• DATA SECTION:

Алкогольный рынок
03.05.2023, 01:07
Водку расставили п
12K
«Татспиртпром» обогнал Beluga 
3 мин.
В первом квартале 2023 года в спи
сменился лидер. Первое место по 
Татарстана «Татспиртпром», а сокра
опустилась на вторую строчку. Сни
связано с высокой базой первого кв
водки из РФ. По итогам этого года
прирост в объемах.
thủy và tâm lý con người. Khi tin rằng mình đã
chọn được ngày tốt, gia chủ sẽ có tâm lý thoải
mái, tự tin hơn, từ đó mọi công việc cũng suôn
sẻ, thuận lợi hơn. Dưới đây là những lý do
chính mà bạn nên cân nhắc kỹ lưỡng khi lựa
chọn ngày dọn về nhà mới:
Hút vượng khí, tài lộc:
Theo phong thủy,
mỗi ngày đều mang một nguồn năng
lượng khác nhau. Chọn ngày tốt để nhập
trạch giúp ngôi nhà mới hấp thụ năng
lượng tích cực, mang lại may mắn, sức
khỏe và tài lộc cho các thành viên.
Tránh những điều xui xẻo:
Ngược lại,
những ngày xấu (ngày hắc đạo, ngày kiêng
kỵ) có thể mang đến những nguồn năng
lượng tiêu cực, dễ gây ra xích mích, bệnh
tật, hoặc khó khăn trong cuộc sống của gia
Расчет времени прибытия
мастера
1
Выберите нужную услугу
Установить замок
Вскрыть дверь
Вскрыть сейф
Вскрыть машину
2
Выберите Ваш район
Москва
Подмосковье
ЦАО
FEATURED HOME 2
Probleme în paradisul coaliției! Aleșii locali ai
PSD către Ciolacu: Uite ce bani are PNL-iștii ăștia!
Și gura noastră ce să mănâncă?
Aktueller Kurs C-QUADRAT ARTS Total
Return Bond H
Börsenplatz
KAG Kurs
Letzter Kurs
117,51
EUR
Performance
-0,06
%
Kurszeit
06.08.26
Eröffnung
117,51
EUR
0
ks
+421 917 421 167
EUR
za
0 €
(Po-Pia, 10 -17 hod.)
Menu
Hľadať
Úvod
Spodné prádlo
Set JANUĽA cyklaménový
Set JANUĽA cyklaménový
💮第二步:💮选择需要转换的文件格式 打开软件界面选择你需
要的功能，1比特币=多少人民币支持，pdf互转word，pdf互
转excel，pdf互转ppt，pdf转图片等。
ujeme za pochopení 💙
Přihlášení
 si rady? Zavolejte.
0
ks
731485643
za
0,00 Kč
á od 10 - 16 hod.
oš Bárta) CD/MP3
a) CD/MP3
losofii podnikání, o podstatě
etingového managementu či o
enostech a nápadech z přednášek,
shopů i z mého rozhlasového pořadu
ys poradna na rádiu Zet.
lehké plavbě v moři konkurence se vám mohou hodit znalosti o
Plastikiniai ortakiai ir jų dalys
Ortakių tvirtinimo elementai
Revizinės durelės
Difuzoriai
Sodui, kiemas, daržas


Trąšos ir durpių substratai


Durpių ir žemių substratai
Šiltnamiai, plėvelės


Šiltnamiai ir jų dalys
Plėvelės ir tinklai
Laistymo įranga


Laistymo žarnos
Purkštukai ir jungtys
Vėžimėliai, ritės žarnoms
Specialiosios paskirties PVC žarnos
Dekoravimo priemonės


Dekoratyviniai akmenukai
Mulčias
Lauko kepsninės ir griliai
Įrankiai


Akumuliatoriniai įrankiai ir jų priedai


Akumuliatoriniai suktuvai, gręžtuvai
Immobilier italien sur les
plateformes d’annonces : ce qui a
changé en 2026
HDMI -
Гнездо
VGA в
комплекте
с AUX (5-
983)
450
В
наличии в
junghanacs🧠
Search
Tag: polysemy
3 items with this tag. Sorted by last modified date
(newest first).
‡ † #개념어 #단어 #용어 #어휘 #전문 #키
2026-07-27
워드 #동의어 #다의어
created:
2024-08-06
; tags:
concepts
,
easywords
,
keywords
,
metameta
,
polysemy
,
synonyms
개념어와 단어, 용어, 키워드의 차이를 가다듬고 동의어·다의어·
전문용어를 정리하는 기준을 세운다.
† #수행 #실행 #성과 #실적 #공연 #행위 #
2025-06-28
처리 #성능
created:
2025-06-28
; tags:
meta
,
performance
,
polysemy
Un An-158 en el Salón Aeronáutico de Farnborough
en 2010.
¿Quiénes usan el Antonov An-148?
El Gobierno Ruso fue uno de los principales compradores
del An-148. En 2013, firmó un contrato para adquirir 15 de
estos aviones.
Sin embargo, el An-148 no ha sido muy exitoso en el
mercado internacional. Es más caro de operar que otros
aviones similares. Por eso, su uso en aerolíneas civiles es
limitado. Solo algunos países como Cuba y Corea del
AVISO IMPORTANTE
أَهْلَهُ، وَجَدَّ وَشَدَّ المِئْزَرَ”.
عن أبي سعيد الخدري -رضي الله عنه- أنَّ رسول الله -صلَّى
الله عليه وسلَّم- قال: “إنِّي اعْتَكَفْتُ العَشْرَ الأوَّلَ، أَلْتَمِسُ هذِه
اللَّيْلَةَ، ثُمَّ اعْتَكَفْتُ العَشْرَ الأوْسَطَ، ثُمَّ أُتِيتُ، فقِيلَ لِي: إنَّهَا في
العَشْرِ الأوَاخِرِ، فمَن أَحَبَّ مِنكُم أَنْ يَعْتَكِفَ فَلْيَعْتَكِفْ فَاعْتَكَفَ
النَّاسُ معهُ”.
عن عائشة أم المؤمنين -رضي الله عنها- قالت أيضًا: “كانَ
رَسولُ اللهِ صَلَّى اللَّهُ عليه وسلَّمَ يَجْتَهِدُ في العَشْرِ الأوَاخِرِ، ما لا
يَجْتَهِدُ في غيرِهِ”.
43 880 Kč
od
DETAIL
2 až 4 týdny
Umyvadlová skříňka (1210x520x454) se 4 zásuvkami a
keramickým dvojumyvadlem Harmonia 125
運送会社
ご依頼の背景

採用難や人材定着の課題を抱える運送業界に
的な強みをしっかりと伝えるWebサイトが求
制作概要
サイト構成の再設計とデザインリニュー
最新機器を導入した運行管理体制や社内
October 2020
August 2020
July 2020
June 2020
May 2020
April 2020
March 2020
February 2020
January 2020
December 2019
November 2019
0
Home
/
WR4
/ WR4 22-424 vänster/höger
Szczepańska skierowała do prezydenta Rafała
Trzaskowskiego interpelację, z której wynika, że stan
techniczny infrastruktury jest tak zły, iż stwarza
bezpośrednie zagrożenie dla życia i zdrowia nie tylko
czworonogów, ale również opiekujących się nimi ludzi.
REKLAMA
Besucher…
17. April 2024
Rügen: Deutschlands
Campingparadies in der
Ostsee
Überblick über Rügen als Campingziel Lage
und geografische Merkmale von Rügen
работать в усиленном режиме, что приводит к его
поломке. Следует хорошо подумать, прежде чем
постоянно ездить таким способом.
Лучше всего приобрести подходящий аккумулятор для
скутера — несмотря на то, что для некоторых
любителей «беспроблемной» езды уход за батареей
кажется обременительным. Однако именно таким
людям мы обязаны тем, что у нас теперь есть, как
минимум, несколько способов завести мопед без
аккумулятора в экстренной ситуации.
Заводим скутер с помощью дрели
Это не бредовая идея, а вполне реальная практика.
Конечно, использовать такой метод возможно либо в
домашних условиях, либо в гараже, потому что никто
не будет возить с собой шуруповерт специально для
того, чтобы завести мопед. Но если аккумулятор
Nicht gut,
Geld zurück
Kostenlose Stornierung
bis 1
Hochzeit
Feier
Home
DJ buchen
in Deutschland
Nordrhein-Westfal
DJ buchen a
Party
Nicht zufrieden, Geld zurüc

• WORK TASK:
Each line from the start of the listing above through the line containing "khỏe và tài lộc cho các thành viên." should be copied exactly, please, with no other lines added.

• RESULT:
Алкогольный рынок
03.05.2023, 01:07
Водку расставили п
12K
«Татспиртпром» обогнал Beluga 
3 мин.
В первом квартале 2023 года в спи
сменился лидер. Первое место по 
Татарстана «Татспиртпром», а сокра
опустилась на вторую строчку. Сни
связано с высокой базой первого кв
водки из РФ. По итогам этого года
прирост в объемах.
thủy và tâm lý con người. Khi tin rằng mình đã
chọn được ngày tốt, gia chủ sẽ có tâm lý thoải
mái, tự tin hơn, từ đó mọi công việc cũng suôn
sẻ, thuận lợi hơn. Dưới đây là những lý do
chính mà bạn nên cân nhắc kỹ lưỡng khi lựa
chọn ngày dọn về nhà mới:
Hút vượng khí, tài lộc:
Theo phong thủy,
mỗi ngày đều mang một nguồn năng
lượng khác nhau. Chọn ngày tốt để nhập
trạch giúp ngôi nhà mới hấp thụ năng
lượng tích cực, mang lại may mắn, sức
khỏe và tài lộc cho các thành viên.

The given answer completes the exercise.